Dites si chacune des affirmations suivantes concorde avec le texte à lire, en répondant par oui ou non et en citant les mots décisifs du texte : 1. Frédéric a découvert un point de vue jusque-là inconnu pendant la cueillette. 2. Le culte est célébré chaque mois dans la petite église du plateau. 3. Une photo des deux promeneurs est prise à chaque excursion depuis le point de vue sur les cratères.

_Texte à lire_.
━━━━
Emborio, dimanche 5 juillet, 23h33, 23° et 971 millibars à ma table de travail

Donc, les grandes orgues de la trouille n’auront pas suffi !

Depuis hier, ma chambre sent le thym, la sarriette et l’origan. Hier, nous sommes allés faire la cueillette sur les hauteurs du village, entre la citerne municipale et le cimetière. En se promenant au hasard, pendant que je jouais du sécateur, Frédéric a découvert un point de vue que nous ignorions encore, depuis plus de vingt ans que nous fréquentons cette île : un vallon aux versants couverts de fougères, parsemés de chênes verts modelés, courbés, sculptés par le vent dominant, avec ici ou là quelques chèvres. Un paysage des Bucoliques de Virgile. Nous nous sommes assis là, dix, quinze minutes, pour jouir de cette découverte : la mer, le ciel en dégradés de bleus ; Kos et la côte turque à l’arrière-plan. Sérénité.

Avant-hier, nous étions montés jusqu’à l’un de nos lieux préférés dans l’île, un petit plateau isolé (une bonne heure de marche et un raidillon terminal), autrefois voué aux nymphes. Ici, il y eut, semble-t-il, une source, jusqu’à ce qu’un tremblement de terre ne l’obture ; là, il y a une petite église dédiée au Christ « nymphios » (céleste époux), régulièrement reblanchie, où des îliens et un pope montent célébrer le culte une fois l’an. Un peu plus loin, nous accomplissons toujours un pèlerinage… en visitant la petite église entièrement troglodyte et à demi souterraine au centre de laquelle se trouve un pilier possiblement minoen. Plus loin, on traverse un petit bois – dont j’ai toujours pensé, dès ma première visite, qu’il avait été un bois sacré d’Artémis. Puis on arrive au point d’où l’on a une vue imprenable sur la zone des cratères et où, à chacune de nos excursions (deux fois, trois fois par an), je prends, au déclencheur automatique, une photo de nous deux… J’ai toujours imaginé que, plus tard, nous les regarderions dans la continuité. Même endroit, tous les trois ou six mois, durant…

Là aussi c’est l’impression d’être loin de tout, de l’agitation du monde, de sérénité.

Et pourtant, depuis huit jours, cette sérénité ne fut jamais complète : toujours au cœur, à l’esprit ou à l’estomac, cette question : auront-ils le courage ? céderont-ils aux intimidations, à la peur que les grandes orgues de la trouille ont serinée sur tous les tons et sur toutes les ondes (sauf celles de l’ERT, l’audiovisuel public récemment ressuscité) ? Car la trouille fut le seul argument de campagne des eurolâtres – vraie droite, droite du PASOK dissimulée sous le vocable de socialiste, droite de Potami, nouveau parti fantoche que Berlin et Bruxelles ont tenu sur les fonds baptismaux en espérant qu’il servirait d’appoint à une majorité collabo après l’éclatement espéré de Syriza.
━━━━
_Données enregistrées_.
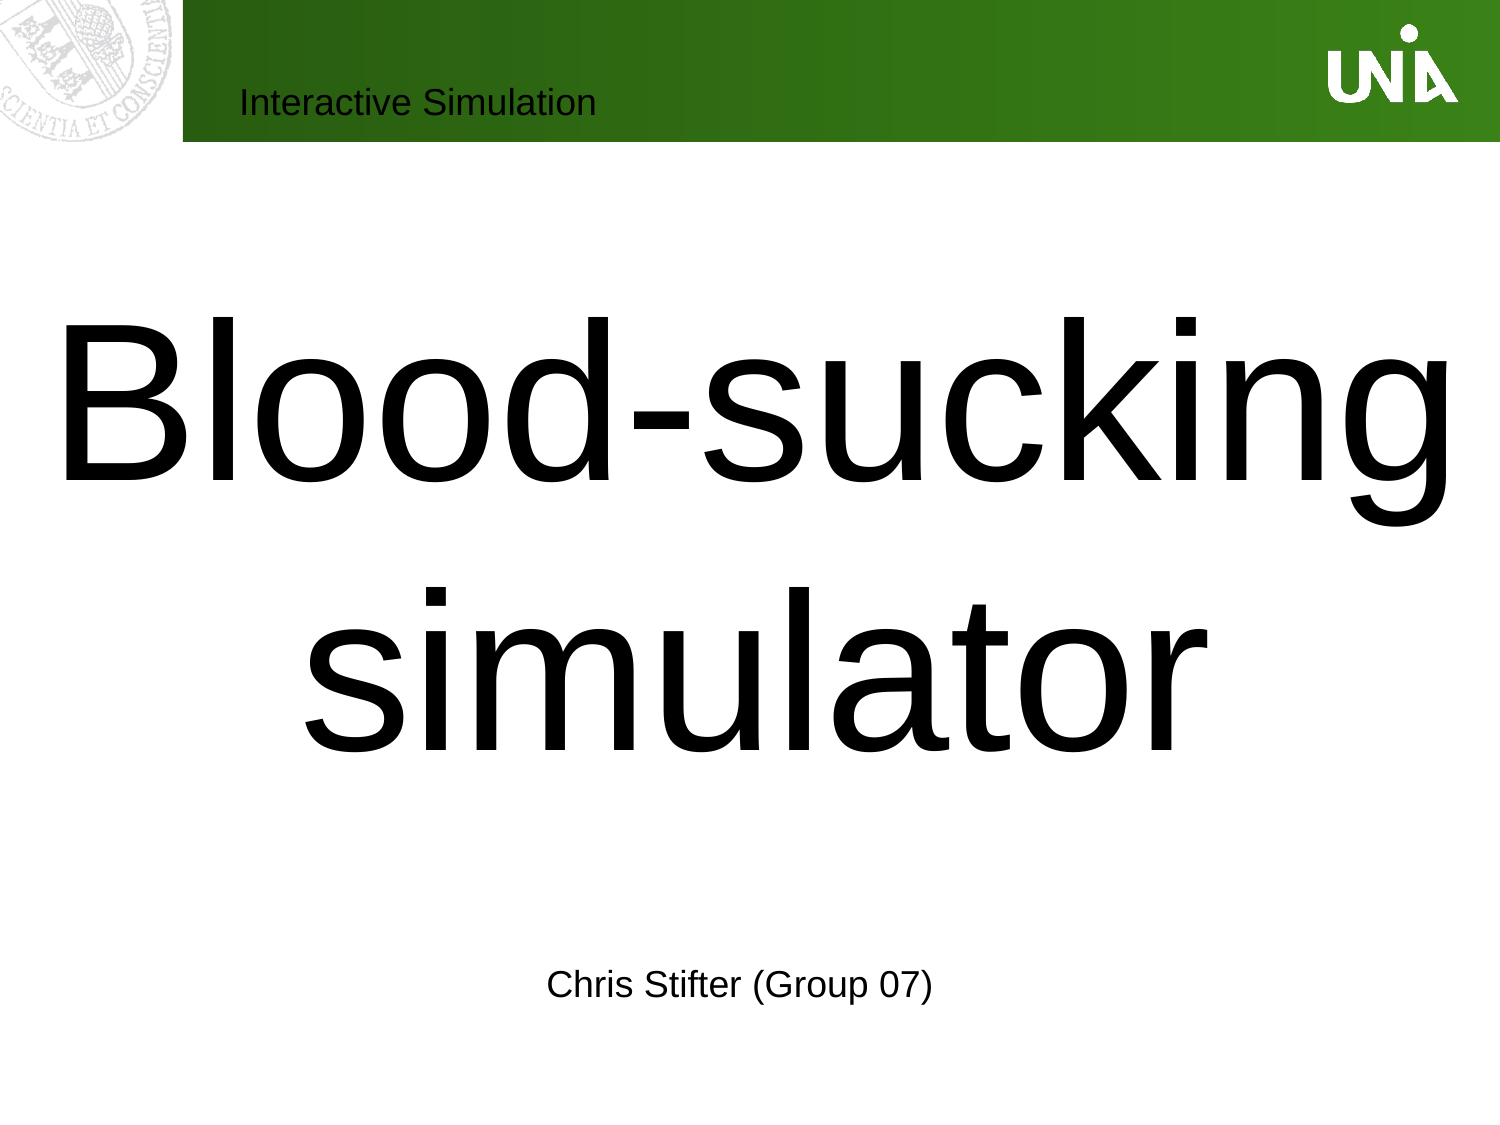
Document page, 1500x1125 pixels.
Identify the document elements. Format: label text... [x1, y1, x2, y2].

picture [1328, 24, 1459, 103]
picture [0, 0, 172, 142]
text_box Blood-sucking simulator [11, 247, 1500, 934]
text_box Chris Stifter (Group 07) [531, 952, 1300, 1052]
text_box Interactive Simulation [224, 70, 1170, 128]
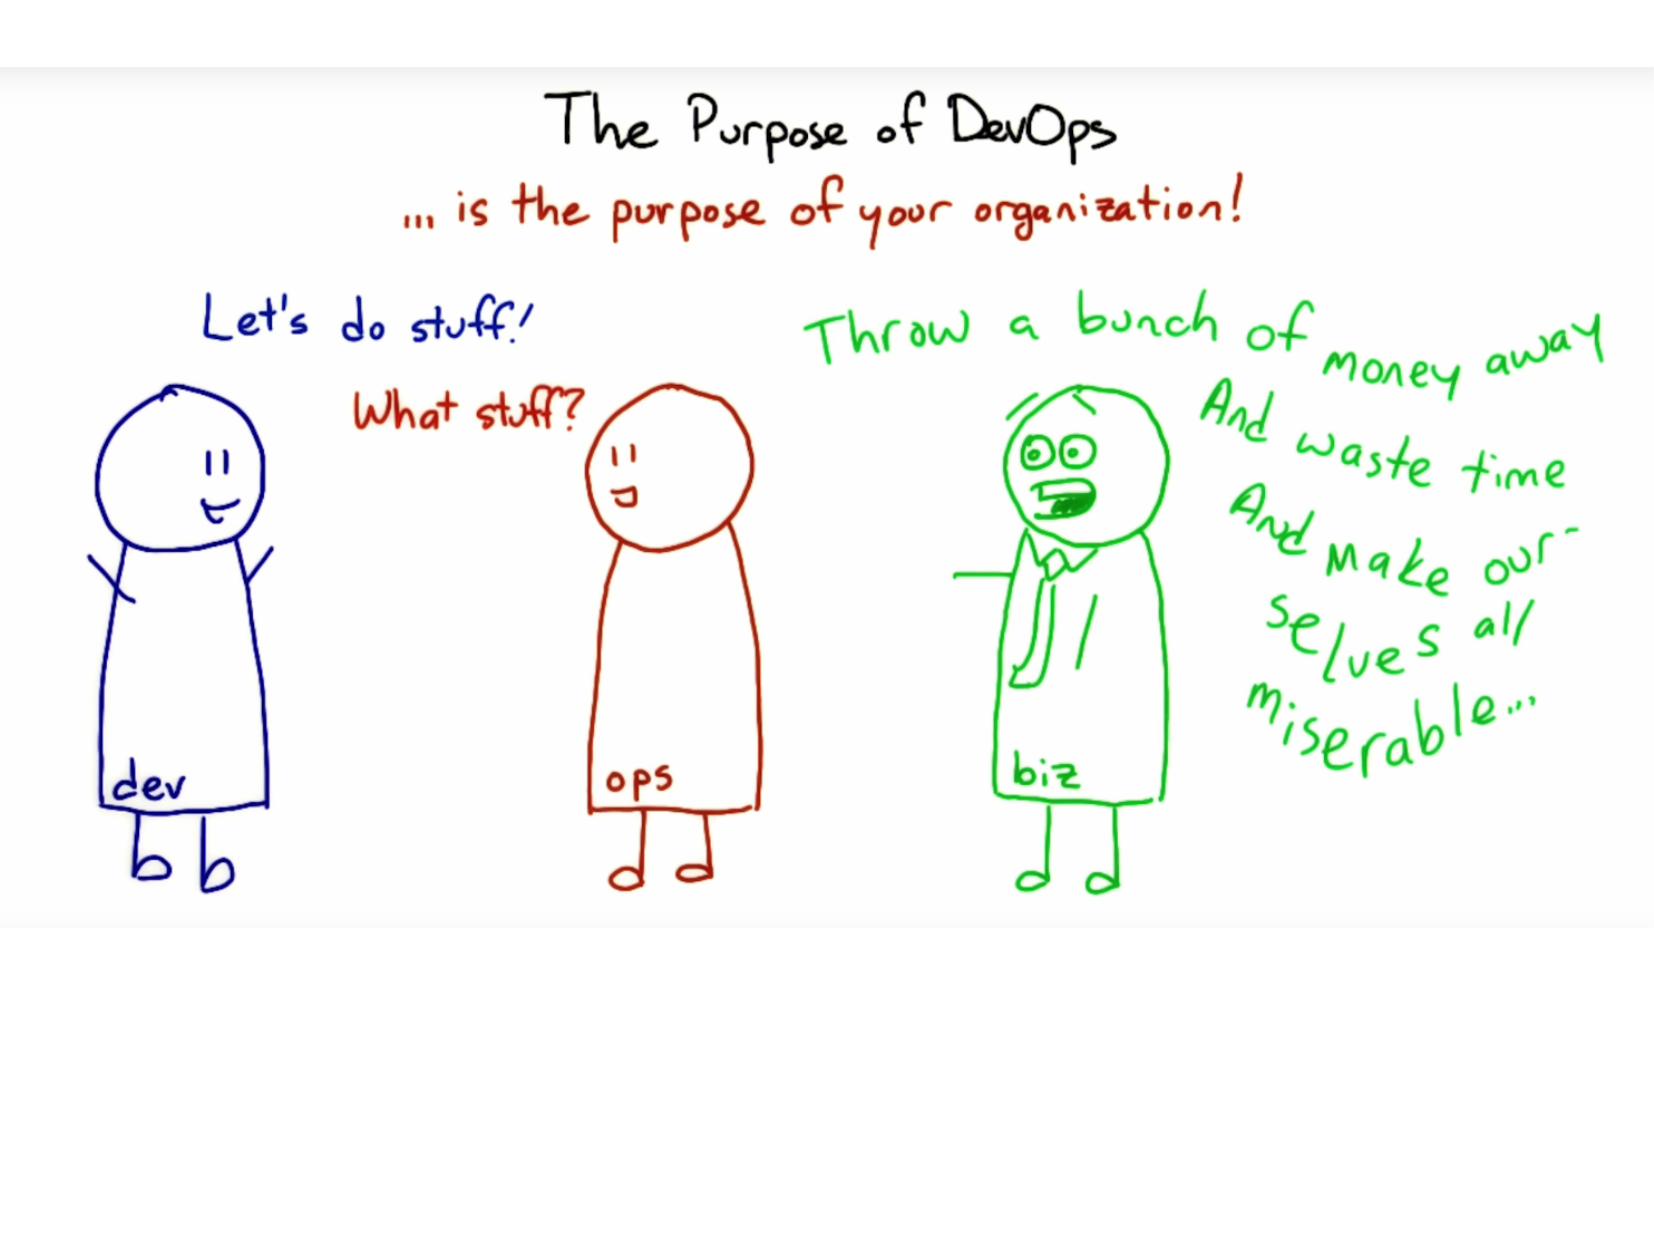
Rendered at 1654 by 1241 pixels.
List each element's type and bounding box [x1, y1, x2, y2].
━━━━
_Réponse_.
1. Oui : « pendant que je jouais du sécateur, Frédéric a découvert un point de vue que nous ignorions encore ».
2. Non : « où des îliens et un pope montent célébrer le culte une fois l’an ».
3. Oui : « à chacune de nos excursions (deux fois, trois fois par an), je prends, au déclencheur automatique, une photo de nous deux ».